Nadie tiene garantizada la perseverancia en el camino del bien, aun cuando formalmente cumpla con las normas y tradiciones religiosas, ellas son sin duda un buen camino, cuya finalidad es orientar al creyente para que desarrolle su espiritualidad, su aprendizaje en la práctica de la oración, y disponer su relación personal y comunitaria con la persona de Jesucristo y para poner en práctica sus enseñanzas, integrándose como miembro responsable y comprometido de la Iglesia.

Jesús, con la Parábola dirigida a los Sumos Sacerdotes y Ancianos del pueblo, que se jactaban del cumplimiento de la ley, advierte lo importante que es no confiarse en la formalidad de una respuesta, hay que revisar siempre nuestra conciencia, y las inquietudes que se mueven en nuestro interior.

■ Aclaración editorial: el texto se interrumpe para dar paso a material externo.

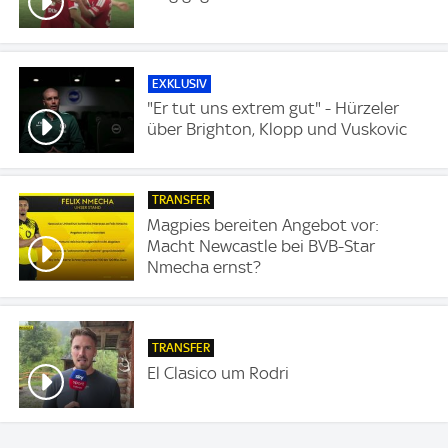
EXKLUSIV
"Er tut uns extrem gut" - Hürzeler
über Brighton, Klopp und Vuskovic
TRANSFER
Magpies bereiten Angebot vor:
Macht Newcastle bei BVB-Star
Nmecha ernst?
TRANSFER
El Clasico um Rodri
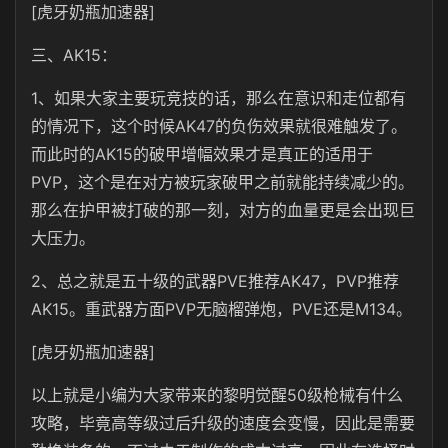
[虎牙奶瓶加速器]
三、AK15：
1、如果大家主要玩竞技的话，那么在意识和走位都有
的情况下，这个时候AK47的负伤效果就很难触发了。
而此时的AK15的破甲增幅效果才是真正的适用于
PVP，这个是在对方被玩家破甲之前就能持续减少的。
那么在护甲被打破的那一刻，对方的血量更是会出现巨
大压力。
2、总之就是五十级的武器PVE推荐AK47，PVP推荐
AK15。重武器方面PVP无脑榴弹炮，PVE还是M134。
[虎牙奶瓶加速器]
以上就是小编为大家带来的黎明觉醒50级枪械有什么
攻略，毕竟高等级过后升级的速度会变慢，因此是需要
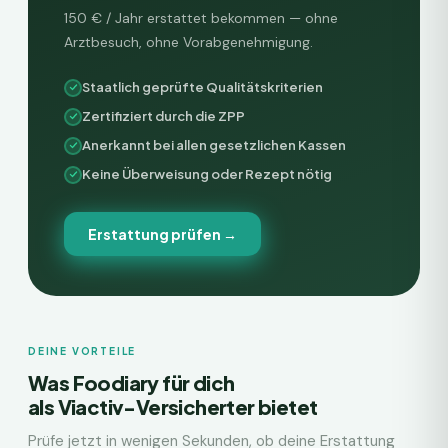
150 € / Jahr
erstattet bekommen — ohne
Arztbesuch, ohne Vorabgenehmigung.
Staatlich geprüfte Qualitätskriterien
Zertifiziert durch die ZPP
Anerkannt bei allen gesetzlichen Kassen
Keine Überweisung oder Rezept nötig
Erstattung prüfen →
DEINE VORTEILE
Was Foodiary für dich
als
Viactiv
-Versicherter bietet
Prüfe jetzt in wenigen Sekunden, ob deine Erstattung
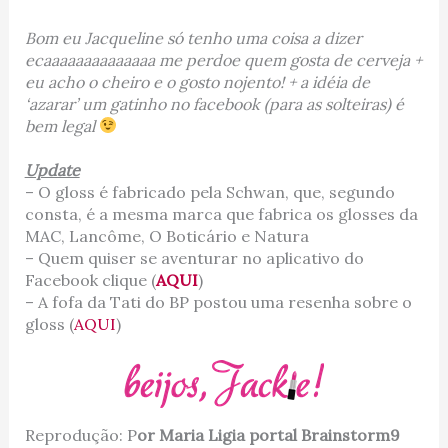
Bom eu Jacqueline só tenho uma coisa a dizer
ecaaaaaaaaaaaaaa me perdoe quem gosta de cerveja +
eu acho o cheiro e o gosto nojento! + a idéia de
‘azarar’ um gatinho no facebook (para as solteiras) é
bem legal
Update
– O gloss é fabricado pela Schwan, que, segundo
consta, é a mesma marca que fabrica os glosses da
MAC, Lancôme, O Boticário e Natura
– Quem quiser se aventurar no aplicativo do
Facebook clique (
AQUI
)
– A fofa da Tati do BP postou uma resenha sobre o
gloss (
AQUI
)
Reprodução: P
or Maria Ligia portal Brainstorm9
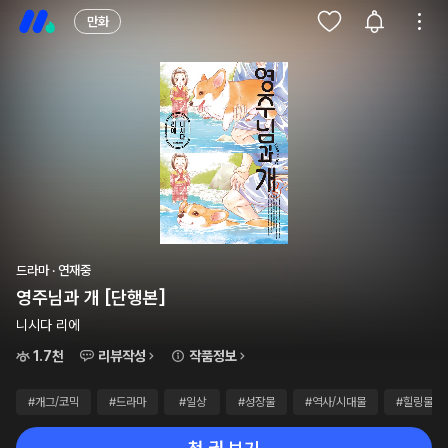
만화
드라마 · 연재중
영주님과 개 [단행본]
니시다 리에
1.7천
리뷰작성
작품정보
#개그/코믹
#드라마
#일상
#성장물
#역사/시대물
#힐링물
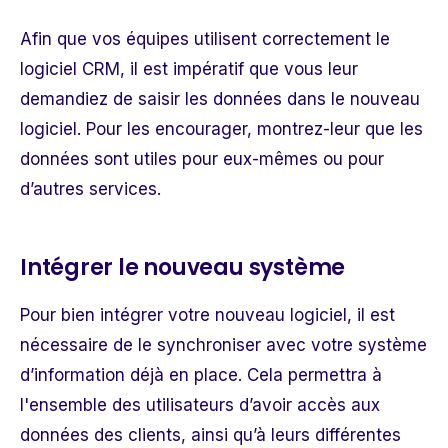
Afin que vos équipes utilisent correctement le
logiciel CRM, il est impératif que vous leur
demandiez de saisir les données dans le nouveau
logiciel. Pour les encourager, montrez-leur que les
données sont utiles pour eux-mêmes ou pour
d’autres services.
Intégrer le nouveau système
Pour bien intégrer votre nouveau logiciel, il est
nécessaire de le synchroniser avec votre système
d’information déjà en place. Cela permettra à
l'ensemble des utilisateurs d’avoir accès aux
données des clients, ainsi qu’à leurs différentes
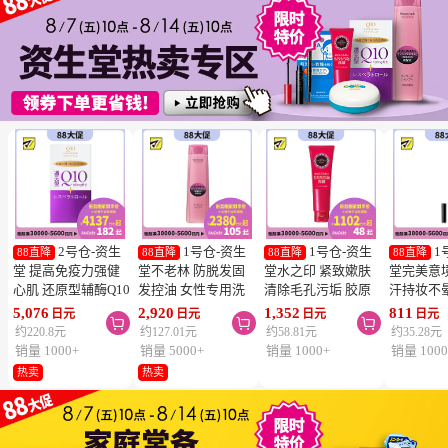
2号仓-资生
1号仓-资生
1号仓-资生
1
88直降
88直降
88直降
88直降
堂 提高免疫力强健
堂不老林 防脱发固
堂水之印 紧致嫰肤
堂完美意
心肌 还原型辅酶Q10
发控油 女性专用洗
清除毛孔污垢 胶原
汗持妆不
胶囊白金版 60粒
发水 240ml
蛋白洗面奶 130g
旋转眉笔 B
5,076
2,920
1,352
811
日元
日元
日元
日元



SHISEIDO 美容养颜
SHISEIDO SERUM
SHISEIDO
棕色 0.17
约220.8元
约127.01元
约58.81元
约35.28元
补元气抗衰 维护心
NOIR 促进血液循环
AQUALABEL 温和
SHISEIDO
销量 1000+
销量 5000+
销量 1000+
销量 1000
血管健康
去除污垢皮脂
洗净不紧绷
INTEGR
热卖
热卖
笔触顺滑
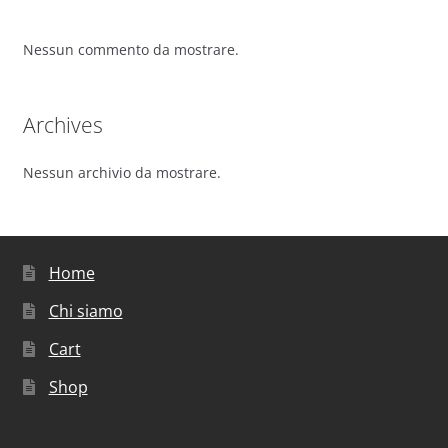
Nessun commento da mostrare.
Archives
Nessun archivio da mostrare.
Home
Chi siamo
Cart
Shop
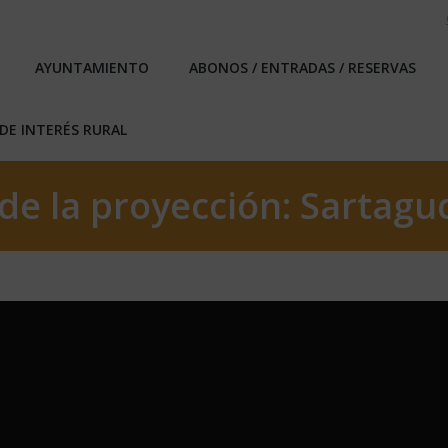
EBLO
AYUNTAMIENTO
ABONOS / ENTRADAS / RESERVA
AYUNTAMIENTO
ABONOS / ENTRADAS / RESERVAS
ICAS DE INTERÉS RURAL
DE INTERÉS RURAL
de la proyección: Sartagu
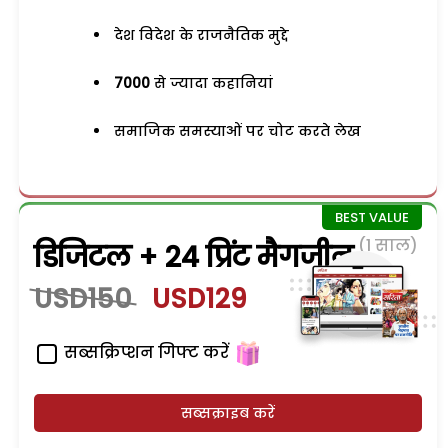
देश विदेश के राजनैतिक मुद्दे
7000
से ज्यादा कहानियां
समाजिक समस्याओं पर चोट करते लेख
(1 साल)
डिजिटल + 24 प्रिंट मैगजीन
USD150
USD129
सब्सक्रिप्शन गिफ्ट करें
सब्सक्राइब करें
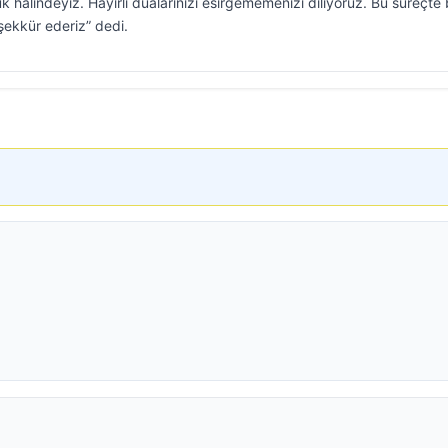
halindeyiz. Hayırlı dualarınızı esirgememenizi diliyoruz. Bu süreçte 
şekkür ederiz” dedi.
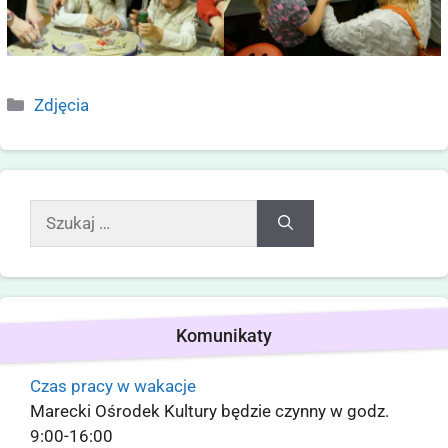
Zdjęcia
Komunikaty
Czas pracy w wakacje
Marecki Ośrodek Kultury będzie czynny w godz.
9:00-16:00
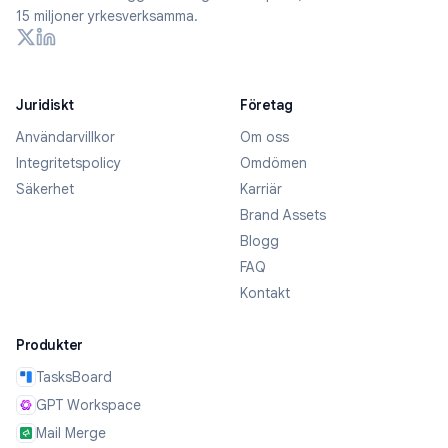
15 miljoner yrkesverksamma.
Juridiskt
Företag
Användarvillkor
Om oss
Integritetspolicy
Omdömen
Säkerhet
Karriär
Brand Assets
Blogg
FAQ
Kontakt
Produkter
TasksBoard
GPT Workspace
Mail Merge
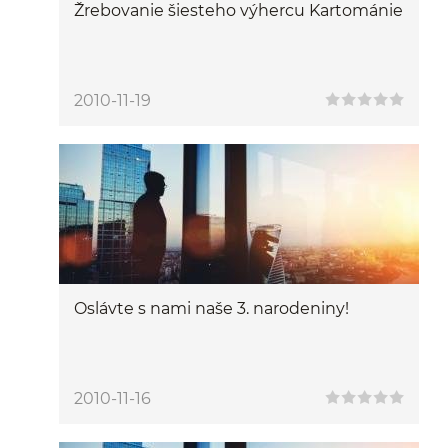
Žrebovanie šiesteho výhercu Kartománie
2010-11-19
Oslávte s nami naše 3. narodeniny!
2010-11-16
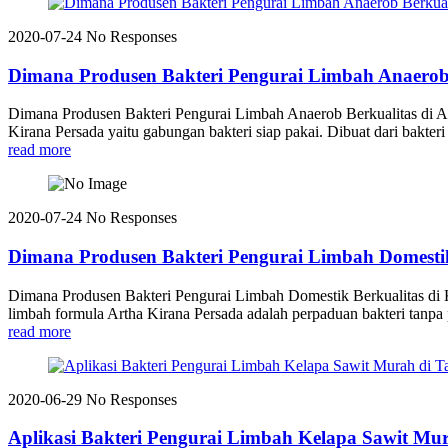
2020-07-24
No Responses
Dimana Produsen Bakteri Pengurai Limbah Anaerob 
Dimana Produsen Bakteri Pengurai Limbah Anaerob Berkualitas di
Kirana Persada yaitu gabungan bakteri siap pakai. Dibuat dari bakteri
read more
2020-07-24
No Responses
Dimana Produsen Bakteri Pengurai Limbah Domestik
Dimana Produsen Bakteri Pengurai Limbah Domestik Berkualitas 
limbah formula Artha Kirana Persada adalah perpaduan bakteri tanpa pe
read more
2020-06-29
No Responses
Aplikasi Bakteri Pengurai Limbah Kelapa Sawit Mu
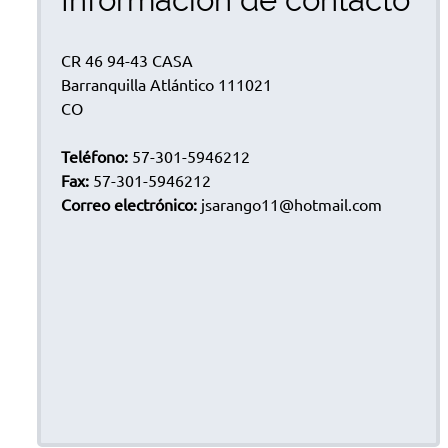
CR 46 94-43 CASA
Barranquilla Atlántico 111021
CO
Teléfono:
57-301-5946212
Fax:
57-301-5946212
Correo electrónico:
jsarango11@hotmail.com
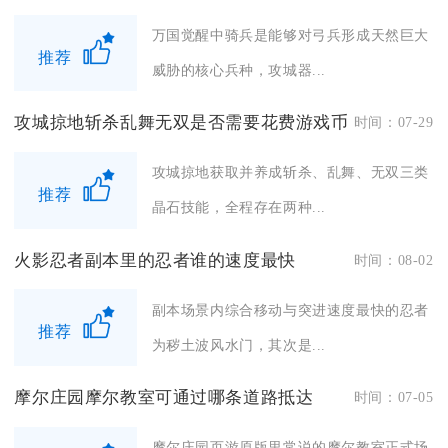
万国觉醒中骑兵是能够对弓兵形成天然巨大
推荐
威胁的核心兵种，攻城器...
攻城掠地斩杀乱舞无双是否需要花费游戏币
时间：07-29
攻城掠地获取并养成斩杀、乱舞、无双三类
推荐
晶石技能，全程存在两种...
火影忍者副本里的忍者谁的速度最快
时间：08-02
副本场景内综合移动与突进速度最快的忍者
推荐
为秽土波风水门，其次是...
摩尔庄园摩尔教室可通过哪条道路抵达
时间：07-05
摩尔庄园页游原版里常说的摩尔教室正式场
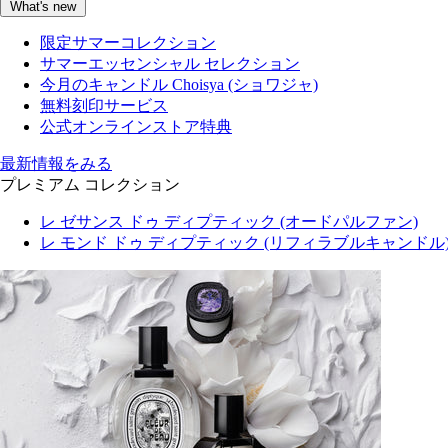
What's new
限定サマーコレクション
サマーエッセンシャル セレクション
今月のキャンドル Choisya (ショワジャ)
無料刻印サービス
公式オンラインストア特典
最新情報をみる
プレミアム コレクション
レ ゼサンス ドゥ ディプティック (オードパルファン)
レ モンド ドゥ ディプティック (リフィラブルキャンドル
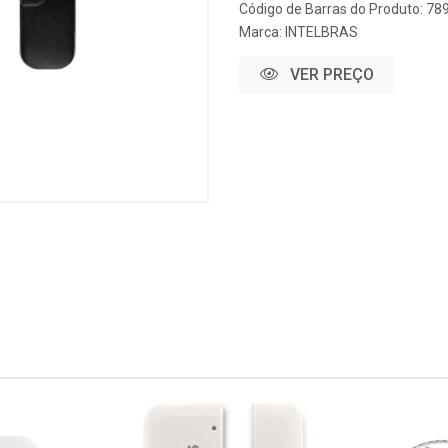
Código de Barras do Produto: 7
Marca:
INTELBRAS
VER PREÇO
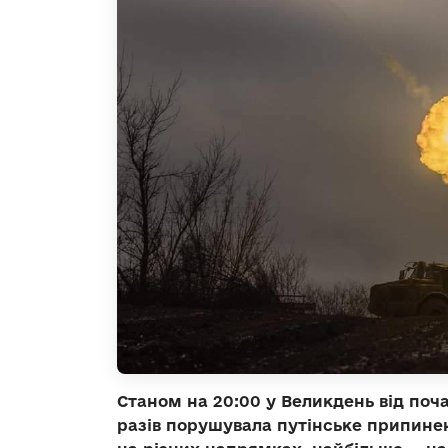
Станом на 20:00 у Великдень від поча
разів порушувала путінське припинен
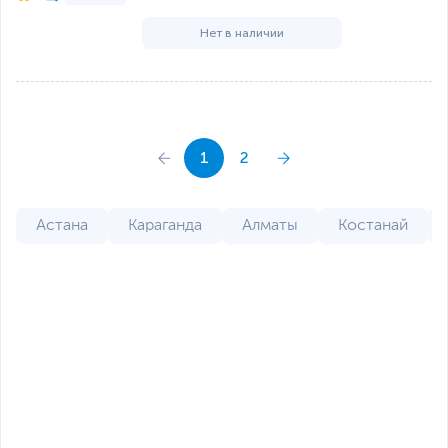
Нет в наличии
1
2
Астана
Караганда
Алматы
Костанай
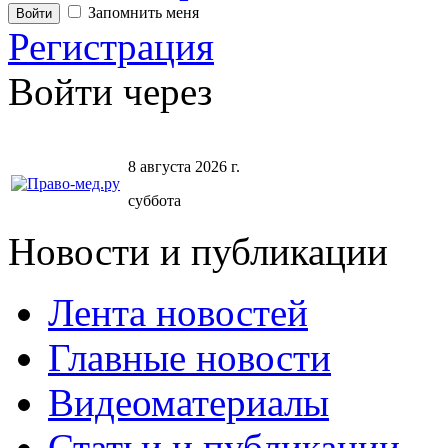
Запомнить меня
Регистрация
Войти через
8 августа 2026 г.
суббота
Новости и публикации
Лента новостей
Главные новости
Видеоматериалы
Статьи и публикации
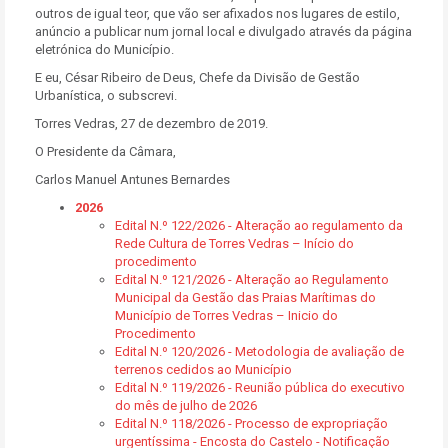
outros de igual teor, que vão ser afixados nos lugares de estilo,
anúncio a publicar num jornal local e divulgado através da página
eletrónica do Município.
E eu, César Ribeiro de Deus, Chefe da Divisão de Gestão
Urbanística, o subscrevi.
Torres Vedras, 27 de dezembro de 2019.
O Presidente da Câmara,
Carlos Manuel Antunes Bernardes
2026
Edital N.º 122/2026 - Alteração ao regulamento da
Rede Cultura de Torres Vedras – Início do
procedimento
Edital N.º 121/2026 - Alteração ao Regulamento
Municipal da Gestão das Praias Marítimas do
Município de Torres Vedras – Inicio do
Procedimento
Edital N.º 120/2026 - Metodologia de avaliação de
terrenos cedidos ao Município
Edital N.º 119/2026 - Reunião pública do executivo
do mês de julho de 2026
Edital N.º 118/2026 - Processo de expropriação
urgentíssima - Encosta do Castelo - Notificação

En este sentido es oportuna la exhortación de San Pablo: “Hermanos: si alguna fuerza tiene una advertencia en nombre de Cristo, si de algo sirve una exhortación nacida del amor, si nos une el mismo Espíritu y si ustedes me profesan un afecto entrañable, llénenme de alegría teniendo todos una misma manera de pensar, un mismo amor, unas mismas aspiraciones y una sola alma”.

De la misma manera sus recomendaciones son instrumento de grande ayuda para nuestra personal revisión y nuestro desarrollo espiritual como discípulos de Jesucristo: “Nada hagan por espíritu de rivalidad ni presunción; antes bien, por humildad, cada uno considere a los demás como superiores a sí mismo y no busque su propio interés, sino el del prójimo. Tengan los mismos sentimientos que tuvo Cristo Jesús”.

Pidámosle a Nuestra Madre, Maria de Guadalupe nos ayude a desarrollar los mismos sentimientos que tuvo su hijo, Cristo Jesús.

Señora y Madre nuestra, María de Guadalupe, consuelo de los afligidos, abraza a todos tus hijos atribulados, ayúdanos a expresar nuestra solidaridad de forma creativa para hacer frente a las consecuencias de esta pandemia mundial, haznos valientes para acometer los cambios que se necesitan en busca del bien común.

Acrecienta en el mundo el sentido de pertenencia a una única y gran familia, tomando conciencia del vínculo que nos une a todos, para que, con un espíritu fraterno y solidario, salgamos en ayuda de las numerosas formas de pobreza y situaciones de miseria.

Anima la firmeza en la fe, la perseverancia en el servicio, y la constancia en la oración.

Nos encomendamos a Ti, que siempre has acompañado nuestro camino como signo de salvación y de esperanza. ¡Oh clemente, oh piadosa, oh dulce Virgen, María de Guadalupe! Amén.